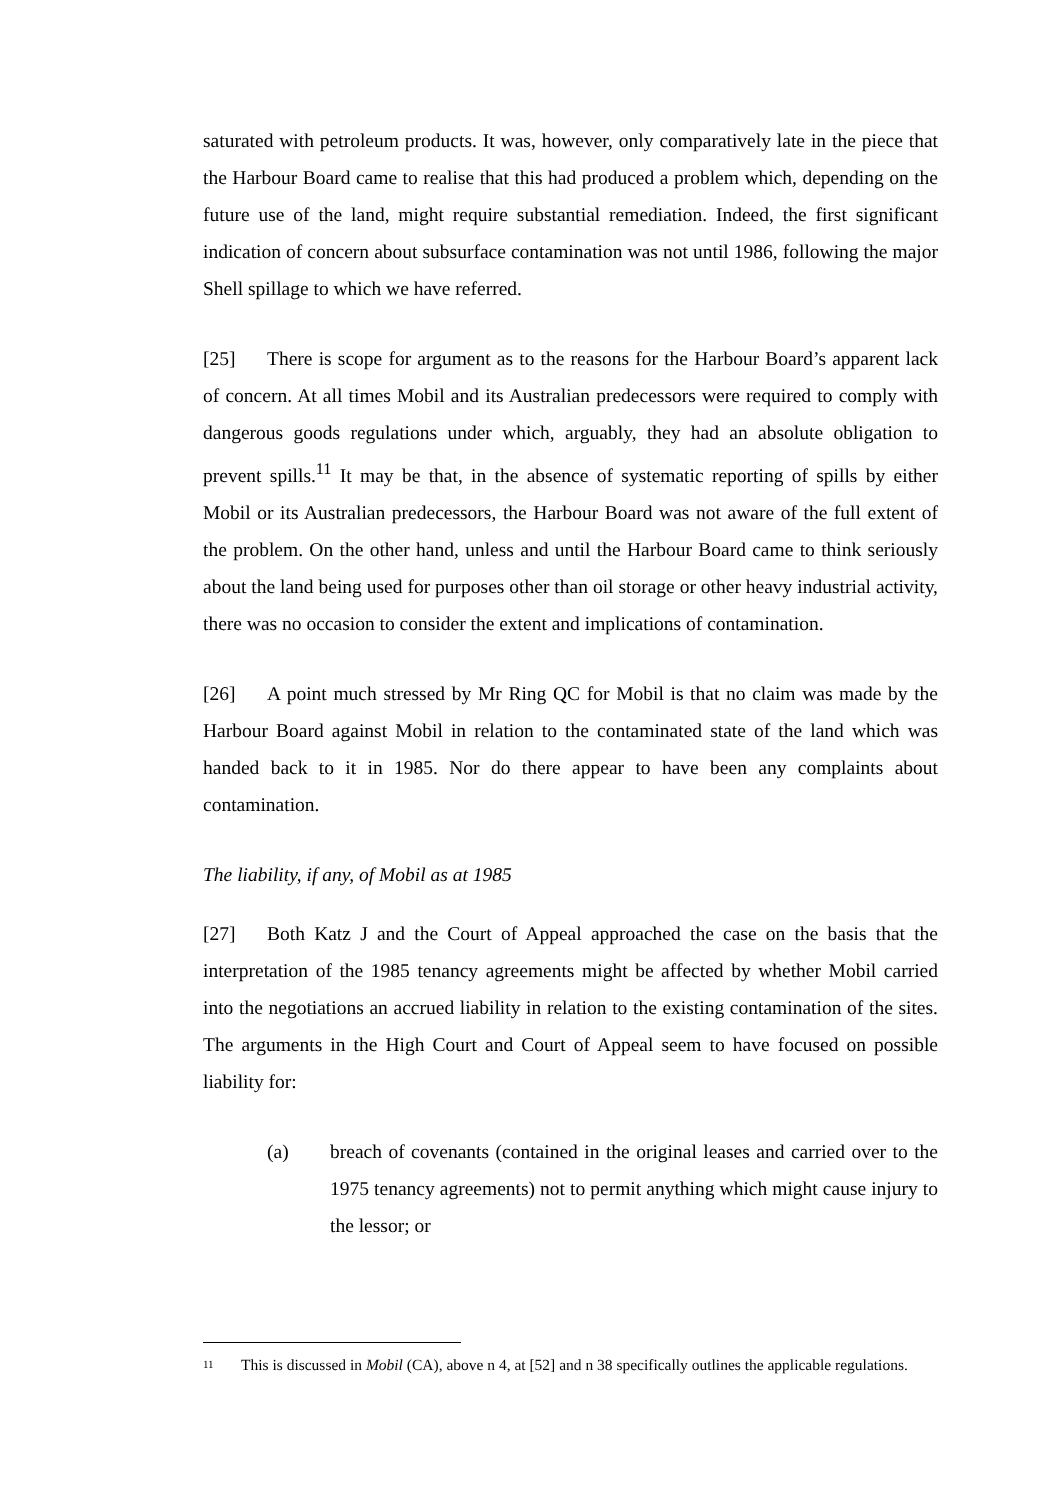saturated with petroleum products. It was, however, only comparatively late in the piece that the Harbour Board came to realise that this had produced a problem which, depending on the future use of the land, might require substantial remediation. Indeed, the first significant indication of concern about subsurface contamination was not until 1986, following the major Shell spillage to which we have referred.
[25] There is scope for argument as to the reasons for the Harbour Board’s apparent lack of concern. At all times Mobil and its Australian predecessors were required to comply with dangerous goods regulations under which, arguably, they had an absolute obligation to prevent spills.<sup>11</sup> It may be that, in the absence of systematic reporting of spills by either Mobil or its Australian predecessors, the Harbour Board was not aware of the full extent of the problem. On the other hand, unless and until the Harbour Board came to think seriously about the land being used for purposes other than oil storage or other heavy industrial activity, there was no occasion to consider the extent and implications of contamination.
[26] A point much stressed by Mr Ring QC for Mobil is that no claim was made by the Harbour Board against Mobil in relation to the contaminated state of the land which was handed back to it in 1985. Nor do there appear to have been any complaints about contamination.
The liability, if any, of Mobil as at 1985
[27] Both Katz J and the Court of Appeal approached the case on the basis that the interpretation of the 1985 tenancy agreements might be affected by whether Mobil carried into the negotiations an accrued liability in relation to the existing contamination of the sites. The arguments in the High Court and Court of Appeal seem to have focused on possible liability for:
(a) breach of covenants (contained in the original leases and carried over to the 1975 tenancy agreements) not to permit anything which might cause injury to the lessor; or
11 This is discussed in Mobil (CA), above n 4, at [52] and n 38 specifically outlines the applicable regulations.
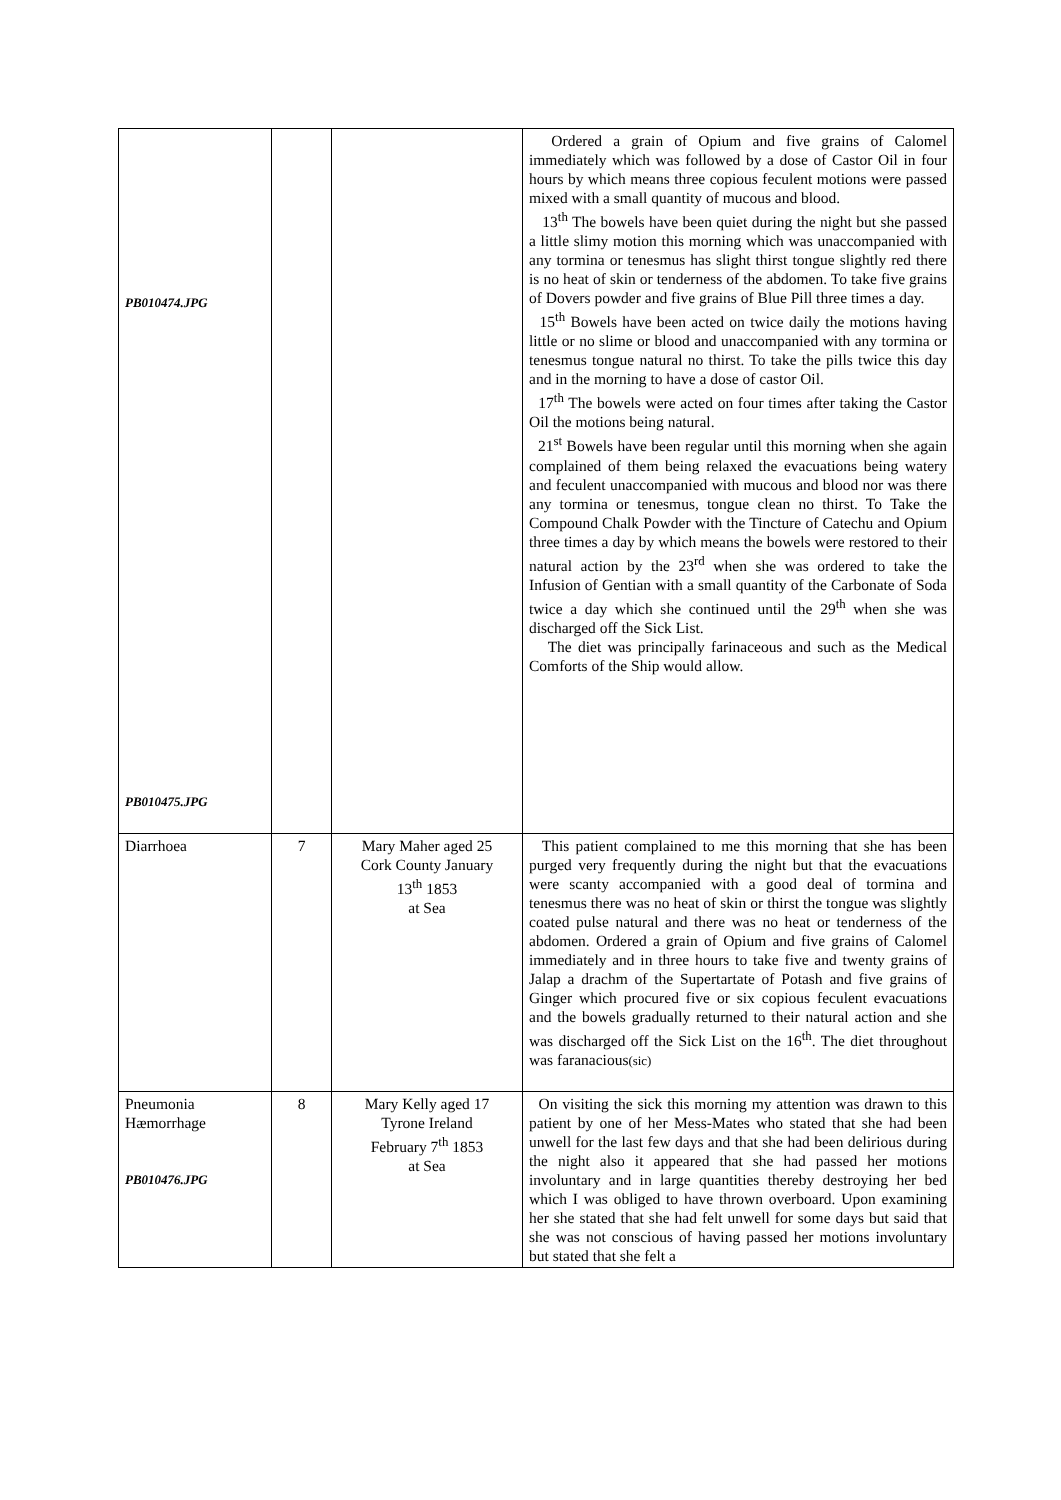| PB010474.JPG PB010475.JPG | | | Ordered a grain of Opium and five grains of Calomel immediately which was followed by a dose of Castor Oil in four hours by which means three copious feculent motions were passed mixed with a small quantity of mucous and blood. 13<sup>th</sup> The bowels have been quiet during the night but she passed a little slimy motion this morning which was unaccompanied with any tormina or tenesmus has slight thirst tongue slightly red there is no heat of skin or tenderness of the abdomen. To take five grains of Dovers powder and five grains of Blue Pill three times a day. 15<sup>th</sup> Bowels have been acted on twice daily the motions having little or no slime or blood and unaccompanied with any tormina or tenesmus tongue natural no thirst. To take the pills twice this day and in the morning to have a dose of castor Oil. 17<sup>th</sup> The bowels were acted on four times after taking the Castor Oil the motions being natural. 21<sup>st</sup> Bowels have been regular until this morning when she again complained of them being relaxed the evacuations being watery and feculent unaccompanied with mucous and blood nor was there any tormina or tenesmus, tongue clean no thirst. To Take the Compound Chalk Powder with the Tincture of Catechu and Opium three times a day by which means the bowels were restored to their natural action by the 23<sup>rd</sup> when she was ordered to take the Infusion of Gentian with a small quantity of the Carbonate of Soda twice a day which she continued until the 29<sup>th</sup> when she was discharged off the Sick List. The diet was principally farinaceous and such as the Medical Comforts of the Ship would allow. |
| Diarrhoea | 7 | Mary Maher aged 25 Cork County January 13<sup>th</sup> 1853 at Sea | This patient complained to me this morning that she has been purged very frequently during the night but that the evacuations were scanty accompanied with a good deal of tormina and tenesmus there was no heat of skin or thirst the tongue was slightly coated pulse natural and there was no heat or tenderness of the abdomen. Ordered a grain of Opium and five grains of Calomel immediately and in three hours to take five and twenty grains of Jalap a drachm of the Supertartate of Potash and five grains of Ginger which procured five or six copious feculent evacuations and the bowels gradually returned to their natural action and she was discharged off the Sick List on the 16<sup>th</sup>. The diet throughout was faranacious (sic) |
| Pneumonia Hæmorrhage PB010476.JPG | 8 | Mary Kelly aged 17 Tyrone Ireland February 7<sup>th</sup> 1853 at Sea | On visiting the sick this morning my attention was drawn to this patient by one of her Mess-Mates who stated that she had been unwell for the last few days and that she had been delirious during the night also it appeared that she had passed her motions involuntary and in large quantities thereby destroying her bed which I was obliged to have thrown overboard. Upon examining her she stated that she had felt unwell for some days but said that she was not conscious of having passed her motions involuntary but stated that she felt a |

- **Task statement**: Check every line of the entries above, and copy those that carry the string "Mobil".

- **Result below**:
[25] There is scope for argument as to the reasons for the Harbour Board’s apparent lack of concern. At all times Mobil and its Australian predecessors were required to comply with dangerous goods regulations under which, arguably, they had an absolute obligation to prevent spills.<sup>11</sup> It may be that, in the absence of systematic reporting of spills by either Mobil or its Australian predecessors, the Harbour Board was not aware of the full extent of the problem. On the other hand, unless and until the Harbour Board came to think seriously about the land being used for purposes other than oil storage or other heavy industrial activity, there was no occasion to consider the extent and implications of contamination.
[26] A point much stressed by Mr Ring QC for Mobil is that no claim was made by the Harbour Board against Mobil in relation to the contaminated state of the land which was handed back to it in 1985. Nor do there appear to have been any complaints about contamination.
The liability, if any, of Mobil as at 1985
[27] Both Katz J and the Court of Appeal approached the case on the basis that the interpretation of the 1985 tenancy agreements might be affected by whether Mobil carried into the negotiations an accrued liability in relation to the existing contamination of the sites. The arguments in the High Court and Court of Appeal seem to have focused on possible liability for:
11 This is discussed in Mobil (CA), above n 4, at [52] and n 38 specifically outlines the applicable regulations.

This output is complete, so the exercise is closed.